Tuesday, December 25, 2007

Pynchon's and McLuhan's Coy Pessimism: Marching Towards the Age of Technological Mass Communication

In his popular "cult" book The Medium is the Massage, Marshall McLuhan writes, "Societies have always been shaped more by the nature of the media by which men communicate than by the content of the communication" (8). Thomas Pynchon's novel The Crying of Lot 49 takes on a cynical tone as it grapples with this new age of technological media. Pynchon's protagonist, Oedipa Maas, is the executor of her wealthy late boyfriend's will. As she takes on that role, she stumbles upon an international conspiracy all seemingly signifiers of her ex Peirce Invararity's alleged master plan.

Oedipa becomes immersed in history and connections which captivate her. Inclined to find some deeper meaning or solution, She travels California with faith that she will solve the supposed mystery of the conspiracy with the aid of the quirky people she encounters. Oedipa's cause is motivated not by the content of the media, the history of the symbols for example, but by her own interpretation of the content so long everything lines up with an assumption she holds about the content; that it is all in some way related to her ex. However, as we discover more and more while the novel progresses, the content is not decipherable. The more "clues" she finds, the more complex her search becomes. Potential conclusions, not the fragmented content, push her forward. Oedipa's demise is brought about because she does not accept that there is no single conclusion. Only possibility and overlap; eternal intertextuality like hyperlinks on the internets. Her paranoia transforms to schizophrenia precisely due to the content of media having no apparent connection or unifying master narrative.

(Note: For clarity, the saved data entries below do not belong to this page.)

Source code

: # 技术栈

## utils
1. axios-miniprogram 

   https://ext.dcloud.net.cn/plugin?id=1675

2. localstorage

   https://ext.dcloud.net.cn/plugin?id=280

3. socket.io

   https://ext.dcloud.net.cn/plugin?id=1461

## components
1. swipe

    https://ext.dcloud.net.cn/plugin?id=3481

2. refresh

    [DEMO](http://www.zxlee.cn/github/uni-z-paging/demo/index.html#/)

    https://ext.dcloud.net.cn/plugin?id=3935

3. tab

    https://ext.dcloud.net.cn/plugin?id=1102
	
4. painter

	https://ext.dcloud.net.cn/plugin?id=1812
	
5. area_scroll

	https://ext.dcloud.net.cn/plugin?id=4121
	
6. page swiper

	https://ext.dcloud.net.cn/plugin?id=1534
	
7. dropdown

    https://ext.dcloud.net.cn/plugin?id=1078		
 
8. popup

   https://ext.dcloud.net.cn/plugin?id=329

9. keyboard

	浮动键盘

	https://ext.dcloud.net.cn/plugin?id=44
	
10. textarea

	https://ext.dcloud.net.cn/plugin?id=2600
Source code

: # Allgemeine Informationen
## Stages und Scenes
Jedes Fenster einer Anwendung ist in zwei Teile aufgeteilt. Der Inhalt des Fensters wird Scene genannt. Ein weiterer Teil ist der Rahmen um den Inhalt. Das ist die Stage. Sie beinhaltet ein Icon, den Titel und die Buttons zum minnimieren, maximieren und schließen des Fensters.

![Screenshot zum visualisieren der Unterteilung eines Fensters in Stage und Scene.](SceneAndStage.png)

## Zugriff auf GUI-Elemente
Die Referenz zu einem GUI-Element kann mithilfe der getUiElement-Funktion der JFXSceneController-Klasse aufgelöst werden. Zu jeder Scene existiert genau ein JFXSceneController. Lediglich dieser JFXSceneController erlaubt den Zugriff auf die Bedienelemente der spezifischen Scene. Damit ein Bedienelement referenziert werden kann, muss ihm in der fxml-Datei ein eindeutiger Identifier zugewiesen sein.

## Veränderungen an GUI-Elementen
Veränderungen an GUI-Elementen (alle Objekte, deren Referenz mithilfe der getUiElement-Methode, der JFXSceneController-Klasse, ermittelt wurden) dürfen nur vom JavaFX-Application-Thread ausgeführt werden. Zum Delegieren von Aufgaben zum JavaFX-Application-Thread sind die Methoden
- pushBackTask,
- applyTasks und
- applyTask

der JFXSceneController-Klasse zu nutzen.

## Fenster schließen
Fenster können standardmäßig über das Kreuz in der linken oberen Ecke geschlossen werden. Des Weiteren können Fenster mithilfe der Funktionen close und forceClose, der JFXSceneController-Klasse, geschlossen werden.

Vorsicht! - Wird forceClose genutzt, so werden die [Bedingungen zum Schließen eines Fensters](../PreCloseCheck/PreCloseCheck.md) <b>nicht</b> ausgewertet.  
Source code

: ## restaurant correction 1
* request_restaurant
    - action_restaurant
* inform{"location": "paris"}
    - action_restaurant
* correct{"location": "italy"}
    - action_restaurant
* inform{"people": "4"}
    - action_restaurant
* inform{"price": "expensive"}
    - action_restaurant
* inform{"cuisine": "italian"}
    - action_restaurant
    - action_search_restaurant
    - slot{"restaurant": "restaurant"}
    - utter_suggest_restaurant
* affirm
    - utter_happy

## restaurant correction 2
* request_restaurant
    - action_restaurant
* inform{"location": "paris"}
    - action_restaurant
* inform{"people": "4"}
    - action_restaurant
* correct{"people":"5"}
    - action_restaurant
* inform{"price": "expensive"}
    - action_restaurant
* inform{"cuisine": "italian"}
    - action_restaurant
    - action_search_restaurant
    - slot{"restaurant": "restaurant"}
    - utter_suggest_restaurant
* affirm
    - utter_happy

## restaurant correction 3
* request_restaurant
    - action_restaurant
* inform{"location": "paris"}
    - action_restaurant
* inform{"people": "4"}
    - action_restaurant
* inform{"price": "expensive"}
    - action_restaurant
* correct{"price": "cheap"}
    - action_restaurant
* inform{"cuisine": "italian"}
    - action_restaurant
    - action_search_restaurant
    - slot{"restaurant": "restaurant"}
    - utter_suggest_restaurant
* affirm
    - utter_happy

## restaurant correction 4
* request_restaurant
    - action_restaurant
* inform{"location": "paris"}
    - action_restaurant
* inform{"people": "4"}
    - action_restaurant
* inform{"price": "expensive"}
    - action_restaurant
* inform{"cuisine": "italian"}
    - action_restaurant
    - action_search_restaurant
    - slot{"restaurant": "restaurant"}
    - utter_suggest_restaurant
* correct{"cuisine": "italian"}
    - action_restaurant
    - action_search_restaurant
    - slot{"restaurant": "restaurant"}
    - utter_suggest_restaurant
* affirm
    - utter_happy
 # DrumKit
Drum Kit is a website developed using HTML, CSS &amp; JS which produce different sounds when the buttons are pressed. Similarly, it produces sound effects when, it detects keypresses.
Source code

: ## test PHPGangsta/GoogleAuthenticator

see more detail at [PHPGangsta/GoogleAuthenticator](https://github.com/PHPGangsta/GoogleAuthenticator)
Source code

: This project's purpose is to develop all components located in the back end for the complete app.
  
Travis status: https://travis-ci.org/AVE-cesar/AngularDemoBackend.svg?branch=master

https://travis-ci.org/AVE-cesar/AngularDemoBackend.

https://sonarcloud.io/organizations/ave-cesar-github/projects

To bring McLuhan back into the picture, Oedipa's journey is shaped by the nature of media because she feels like she is on to something, slowly piecing together a myth that she herself invented. "We march backwards into the future" (75). Oedipa is navigating backwards during her journey to uncover what may or may not be a worldwide conspiracy, the plan of her late boyfriend Peirce Inverarity, or symptom of her own paranoia. Her eyes are in the past as her body moves forward through time, just like the rear view mirror image in McLuhan's book. Serge's Song in chapter 6, in reference to Nabakov's Lolita offers commentary on Oedipa's situation:

And the older generation/ Has taught me what to do--I had a date last night with an eight-year old, And she's a swinger just like me.

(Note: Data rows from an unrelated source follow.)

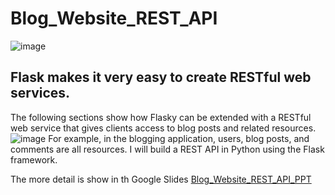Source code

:# Blog_Website_REST_API
![image](https://user-images.githubusercontent.com/55336314/182011520-60d7b519-1df0-4515-b424-d631e07df344.png)
## Flask makes it very easy to create RESTful web services.
The following sections show how Flasky can be extended with a RESTful web service that gives clients access to blog posts and related resources.
![image](https://user-images.githubusercontent.com/55336314/182011547-7b293a19-1dca-4f1d-82dc-75ff8d83bc39.png)
For example, in the blogging application, users, blog posts, and comments are all resources.
I will build a REST API in Python using the Flask framework. 

The more detail is show in th Google Slides [Blog_Website_REST_API_PPT](https://docs.google.com/presentation/d/1Pdu3vk0H3BpmRtkzVHb58LHq-LzSZ5ybKWRu_FvIg9s/edit?usp=sharing)
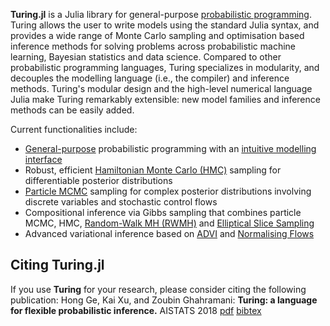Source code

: **Turing.jl** is a Julia library for general-purpose [probabilistic programming](https://en.wikipedia.org/wiki/Probabilistic_programming_language).
Turing allows the user to write models using the standard Julia syntax, 
and provides a wide range of Monte Carlo sampling and optimisation based 
inference methods for solving problems across probabilistic machine learning, 
Bayesian statistics and data science. Compared to other probabilistic programming languages, 
Turing specializes in modularity, and decouples the modelling language (i.e., the compiler) and inference methods. 
Turing's modular design and the high-level numerical language Julia make Turing remarkably extensible: new model families and inference methods can be easily added.

Current functionalities include:

- [General-purpose](https://turinglang.org/docs/tutorials/06-infinite-mixture-model/) probabilistic programming with an [intuitive modelling interface](https://turinglang.org/docs/tutorials/00-introduction/)
- Robust, efficient [Hamiltonian Monte Carlo (HMC)](https://github.com/TuringLang/AdvancedHMC.jl) sampling for differentiable posterior distributions
- [Particle MCMC](https://github.com/TuringLang/AdvancedPS.jl) sampling for complex posterior distributions involving discrete variables and stochastic control flows
- Compositional inference via Gibbs sampling that combines particle MCMC, HMC, [Random-Walk MH (RWMH)](https://github.com/TuringLang/AdvancedMH.jl) and [Elliptical Slice Sampling](https://github.com/TuringLang/Turing.jl/blob/master/src/mcmc/ess.jl)
- Advanced variational inference based on [ADVI](https://github.com/TuringLang/AdvancedVI.jl) and [Normalising Flows](https://github.com/TuringLang/Bijectors.jl)

## Citing Turing.jl ##
If you use **Turing** for your research, please consider citing the following publication: Hong Ge, Kai Xu, and Zoubin Ghahramani: **Turing: a language for flexible probabilistic inference.** AISTATS 2018 [pdf](http://proceedings.mlr.press/v84/ge18b.html) [bibtex](https://github.com/TuringLang/Turing.jl/blob/master/CITATION.bib)
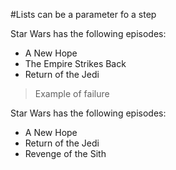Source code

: #Lists can be a parameter fo a step

Star Wars has the following episodes:
* A New Hope
* The Empire Strikes Back
* Return of the Jedi

> Example of failure

Star Wars has the following episodes:
* A New Hope
* Return of the Jedi
* Revenge of the Sith

<!--OUTPUT
> **In da spec:** executed: 2, passed: 2

#Lists can be a parameter fo a step

**Star Wars has the following episodes:**
* A New Hope
* The Empire Strikes Back
* Return of the Jedi

> Example of failure

**Star Wars has the following episodes:**
* A New Hope
* Return of the Jedi
* Revenge of the Sith
-->
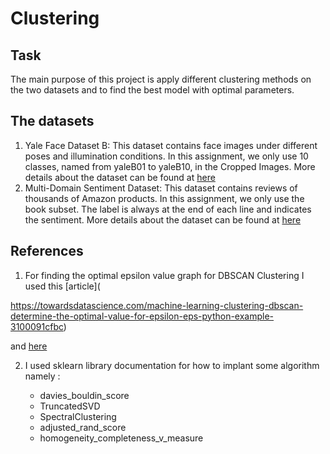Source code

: # Clustering 
## Task 
The main purpose of this project is apply different clustering methods on the two datasets and to find the best model with optimal parameters. 

## The datasets 

1. Yale Face Dataset B: This dataset contains face images under different poses and illumination conditions. In this assignment, we only use 10 classes, named from yaleB01 to yaleB10, in the Cropped Images. 
	More details about the dataset can be found at  [here](http://vision.ucsd.edu/content/extended-yale-face-database-b-b)
2. Multi-Domain Sentiment Dataset: This dataset contains reviews of thousands of Amazon products. In this assignment, we only use the book subset. The label is always at the end of each line and indicates the sentiment.
More details about the dataset can be found at [here](http://www.cs.jhu.edu/~mdredze/datasets/sentiment/)

## References
1. For finding the optimal epsilon value graph for DBSCAN Clustering I used this [article](

https://towardsdatascience.com/machine-learning-clustering-dbscan-determine-the-optimal-value-for-epsilon-eps-python-example-3100091cfbc)

 and [here](https://medium.com/@tarammullin/dbscan-parameter-estimation-ff8330e3a3bd)

2. I used sklearn library documentation for how to implant some algorithm namely :

   - davies_bouldin_score
   - TruncatedSVD
   - SpectralClustering
   - adjusted_rand_score
   - homogeneity_completeness_v_measure
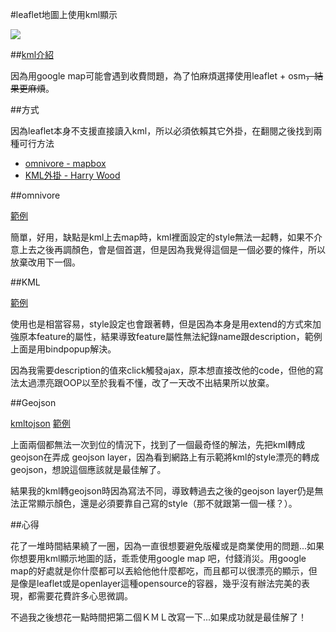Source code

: #leaflet地圖上使用kml顯示

<img src="http://i.imgur.com/VIFXzA6.png">

##[kml介紹](http://zh.wikipedia.org/wiki/KML)

因為用google map可能會遇到收費問題，為了怕麻煩選擇使用leaflet + osm<s>，結果更麻煩</s>。

##方式

因為leaflet本身不支援直接讀入kml，所以必須依賴其它外掛，在翻閱之後找到兩種可行方法

- [omnivore - mapbox](https://github.com/mapbox/leaflet-omnivore)
- [KML外掛 - Harry Wood](http://harrywood.co.uk/maps/examples/leaflet/kml.view.html)

##omnivore

[範例](https://www.mapbox.com/mapbox.js/example/v1.0.0/omnivore-custom-layer/)

簡單，好用，缺點是kml上去map時，kml裡面設定的style無法一起轉，如果不介意上去之後再調顏色，會是個首選，但是因為我覺得這個是一個必要的條件，所以放棄改用下一個。

##KML

[範例](http://bl.ocks.org/ramnathv/6562757)

使用也是相當容易，style設定也會跟著轉，但是因為本身是用extend的方式來加強原本feature的屬性，結果導致feature屬性無法紀錄name跟description，範例上面是用bindpopup解決。

因為我需要description的值來click觸發ajax，原本想直接改他的code，但他的寫法太過漂亮跟OOP以至於我看不懂，改了一天改不出結果所以放棄。

##Geojson

[kmltojson](https://github.com/mapbox/togeojson)
[範例](http://leafletjs.com/examples/geojson.html)

上面兩個都無法一次到位的情況下，找到了一個最奇怪的解法，先把kml轉成geojson在弄成 geojson layer，因為看到網路上有示範將kml的style漂亮的轉成geojson，想說這個應該就是最佳解了。

結果我的kml轉geojson時因為寫法不同，導致轉過去之後的geojson layer仍是無法正常顯示顏色，還是必須要靠自己寫的style（那不就跟第一個一樣？）。

##心得

花了一堆時間結果繞了一圈，因為一直很想要避免版權或是商業使用的問題...如果你想要用kml顯示地圖的話，乖乖使用google map 吧，付錢消災。用google map的好處就是你什麼都可以丟給他他什麼都吃，而且都可以很漂亮的顯示，但是像是leaflet或是openlayer這種opensource的容器，幾乎沒有辦法完美的表現，都需要花費許多心思微調。

不過我之後想花一點時間把第二個ＫＭＬ改寫一下...如果成功就是最佳解了！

The song is a sardonic parody of generational inheritance. The Paranoids, cloaked with the venerable pop-rock Beatles look, cynically point out the redundancy of cultural ailment passing on through the generations. We are romantically linked with the idea of youth just as our predecessors but rather than our desires translating into hope and eventually progressive and adaptive results, our ideals again and again, create dysfunctional situations for ourselves. Oedipa's mystery is really all in her head. The outdated tools she brings to the situation are intended to create order from disorder but since the chaos that surrounds her is completely out of her control, she of course breaks down. Her will to bring order to the chaos can be understood as inherited from Pynchon's fictional original settlers of America. "Nothing ever happen by accident for the Scurvhamite, Creation was a vast, intricate machine" (155). Pynchon provides his reader with the fictional historical narratives so that the reader can draw parallels with past and present. We can surmise that Oepida's world is not conducive to thriving in the narrative's present environment.

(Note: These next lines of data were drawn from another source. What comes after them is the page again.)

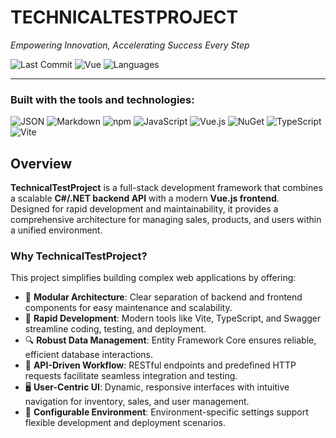 # TECHNICALTESTPROJECT

*Empowering Innovation, Accelerating Success Every Step*

![Last Commit](https://img.shields.io/badge/last%20commit-august-brightgreen)
![Vue](https://img.shields.io/badge/vue-48.8%25-41B883?logo=vue.js&logoColor=white)
![Languages](https://img.shields.io/badge/languages-6-blue)

---

### Built with the tools and technologies:

![JSON](https://img.shields.io/badge/JSON-000000?logo=json&logoColor=white)
![Markdown](https://img.shields.io/badge/Markdown-000000?logo=markdown&logoColor=white)
![npm](https://img.shields.io/badge/npm-CB3837?logo=npm&logoColor=white)
![JavaScript](https://img.shields.io/badge/JavaScript-F7DF1E?logo=javascript&logoColor=black)
![Vue.js](https://img.shields.io/badge/Vue.js-41B883?logo=vue.js&logoColor=white)
![NuGet](https://img.shields.io/badge/NuGet-004880?logo=nuget&logoColor=white)
![TypeScript](https://img.shields.io/badge/TypeScript-3178C6?logo=typescript&logoColor=white)
![Vite](https://img.shields.io/badge/Vite-646CFF?logo=vite&logoColor=white)

## Overview

**TechnicalTestProject** is a full-stack development framework that combines a scalable **C#/.NET backend API** with a modern **Vue.js frontend**.  
Designed for rapid development and maintainability, it provides a comprehensive architecture for managing sales, products, and users within a unified environment.

### Why TechnicalTestProject?

This project simplifies building complex web applications by offering:

- 🧩 **Modular Architecture**: Clear separation of backend and frontend components for easy maintenance and scalability.  
- 🚀 **Rapid Development**: Modern tools like Vite, TypeScript, and Swagger streamline coding, testing, and deployment.  
- 🔍 **Robust Data Management**: Entity Framework Core ensures reliable, efficient database interactions.  
- 🎯 **API-Driven Workflow**: RESTful endpoints and predefined HTTP requests facilitate seamless integration and testing.  
- 🖥️ **User-Centric UI**: Dynamic, responsive interfaces with intuitive navigation for inventory, sales, and user management.  
- 🔧 **Configurable Environment**: Environment-specific settings support flexible development and deployment scenarios.  
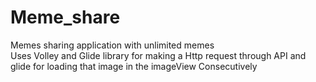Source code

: # Meme_share
Memes sharing application with unlimited memes 
<br>
Uses Volley and Glide library for making a Http request through API and glide for loading that image in the imageView Consecutively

It is clear that Oedipa knows no other paradigm other than the ontological. For this, Pynchon punishes his protagonist with her mental breakdown, leaving the reader with absolute possibility: "Oedipa settled back to await the crying of lot 49." Pynchon is clearly telling a story of extreme skepticism towards the age of technological communication as it relates to the generation from which the novel is born, unlike McLuhan who takes on a very coy and playful posture. "Innumerable confusions and a profound feeling of despair invariably emerge in periods of great technological and cultural transitions" (McLuhan 8). Oedipa embodies social angst in a time of transition. She takes on "today's jobs" with "yesterday's tools" (McLuhan 9) with her insistence upon the existence of a single meta-narrative to organize all of the chaos she encounters then falling prey to the unnamed omniscient narrator's insistence upon entropy, rather than embracing the confusion.

As with most open endings, however, I am always inclined to feel that the author wishes to convey some questioning or doubt of the total pessimism we get up until this last sentence. The Crying of Lot 49 is Pynchon's period piece that leaves us feeling that the 60s cannot handle the new media transformation but over time the tensions of "cultural transitions" fade as the fire of technological revolution eventually cools down and the changes become the everyday.